Bachmen spectrum issues


lmackattack

old school
I bought a mountain type steamer a month ago. It was running great pulling 10 car trains at home and 30 freight cars at the club. it has Ran great for about 10 run time hours total..Then last night I was running it in a double header with my BLI mike with 40 freight cars in tow. The mountain was not pulling its share of the weight in the train. on the straights the mountain was running ok but in a grade The BLI was spinning its wheels wile the mountain was slowing but keeping traction. Then tonight i placed it on my home layout and double headed it with the same BLI Mike. this time full speed with no cars in tow. with them uncoupled but running one a few feet behind the other the spetrum slows to half its speed in a tight turn or grade. and then slowly gets back up to full speed shortly after the turn or grade ends?

is this a bad motor?

Thanks
Trent
 
Much more likely is that that drivers are binding in the rails due to their curvature. Even though models are designed to take horrendously sharp curves compared to the real engines, they do still have only so much sideplay. Otherwise, the rods would eventually have angles that cause them to run into each other or their own cranks.

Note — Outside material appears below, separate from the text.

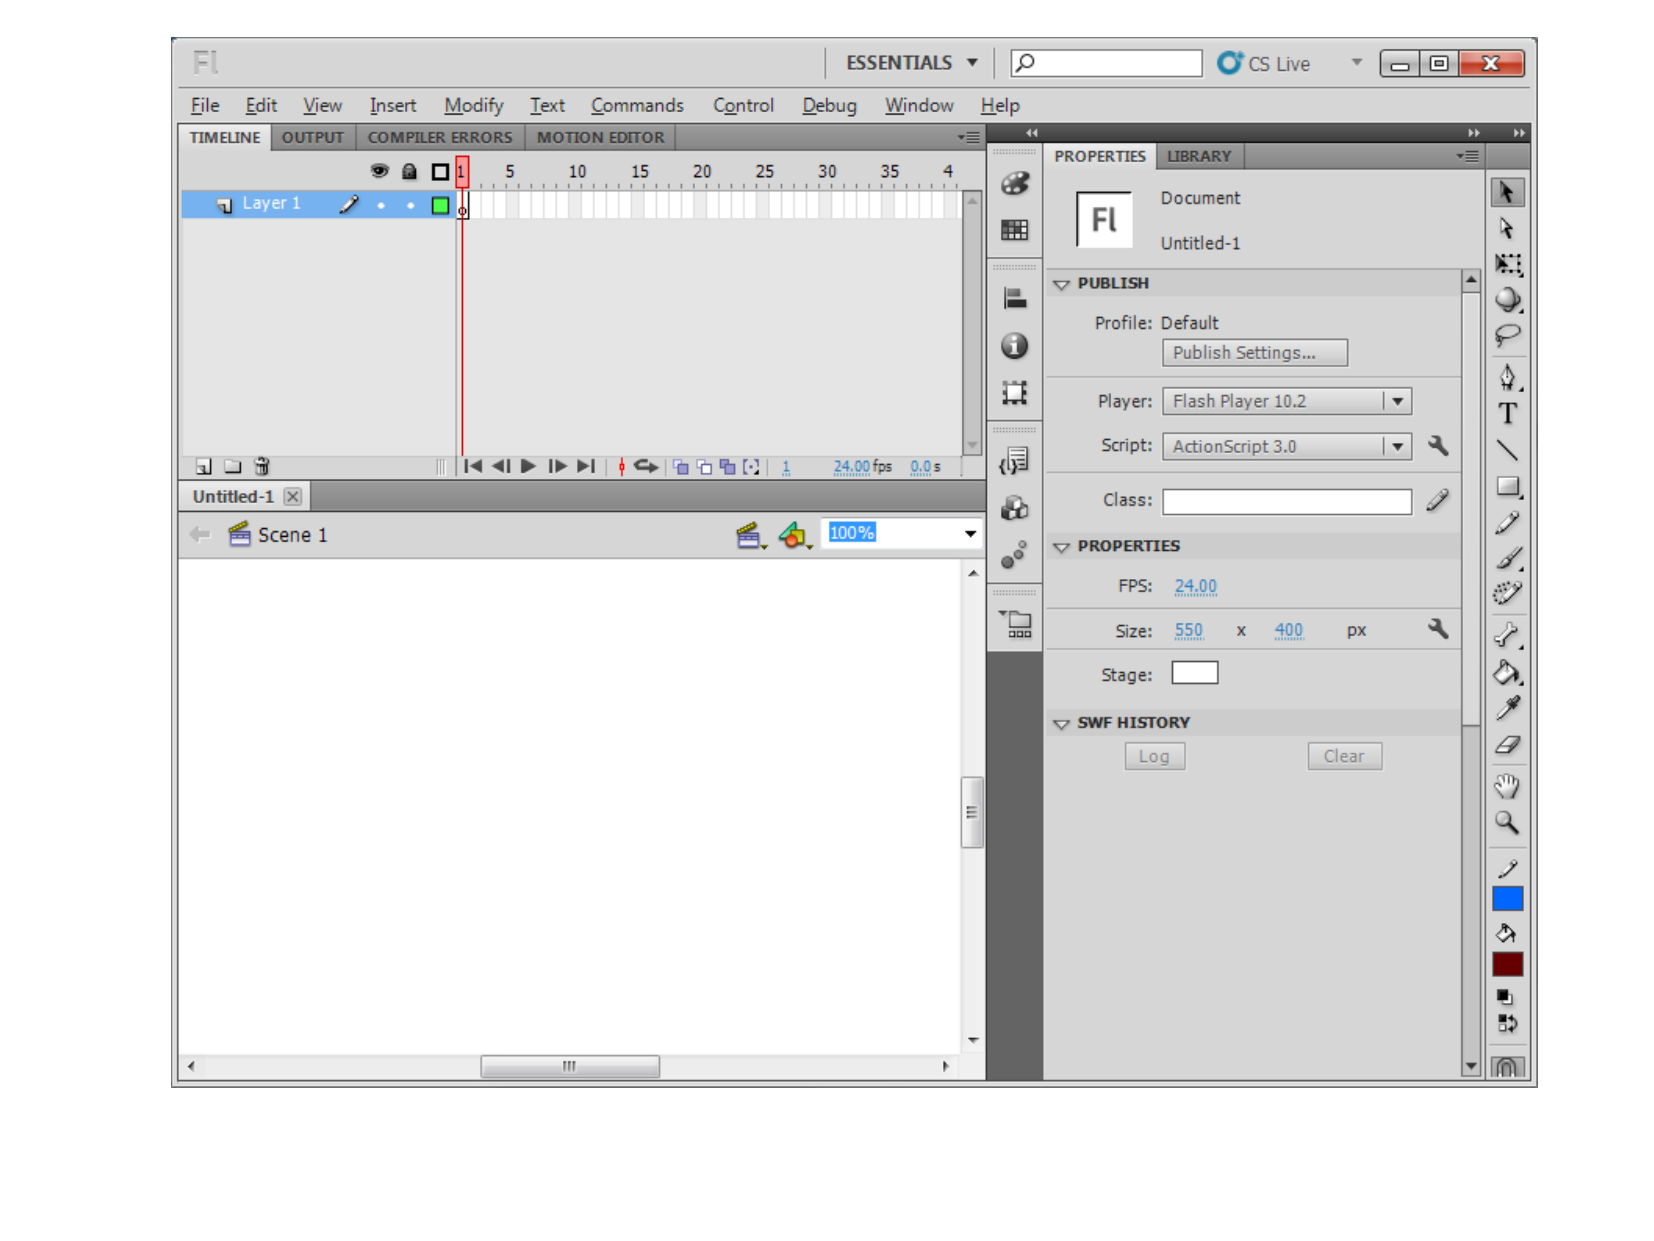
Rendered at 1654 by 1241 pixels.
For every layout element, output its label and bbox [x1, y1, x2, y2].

picture [171, 37, 1538, 1088]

I have the same thing going on with my BLI Pennsy J1, a 2-10-4, and my NYC Niagara, a Mountain-type 4-8-4. Both bind in the curves at some points, and slow, with the J1 being noticeably worse. You'd expect that with its longer wheelbase. As for the grade slowing, that is probably just due to the difference in weight. I'd bet their electric motors are about evenly matched, but your Mountain will be quite a bit heavier than your Mike. If you are giving each the same throttle setting, whether in DC or DCC, and each is getting the same voltage, or close, at the same speed step, then the Mountain should slow more than your Mike.

Some decoders, like the QSI's, allow you to use the Sound of Power setting and throttle regulation so that an engine will maintain speed on grades. I haven't looked into it because I like to run my engine as if I were the engineer...and had to reef back on the throttle a bit and tighten up on the cut-off.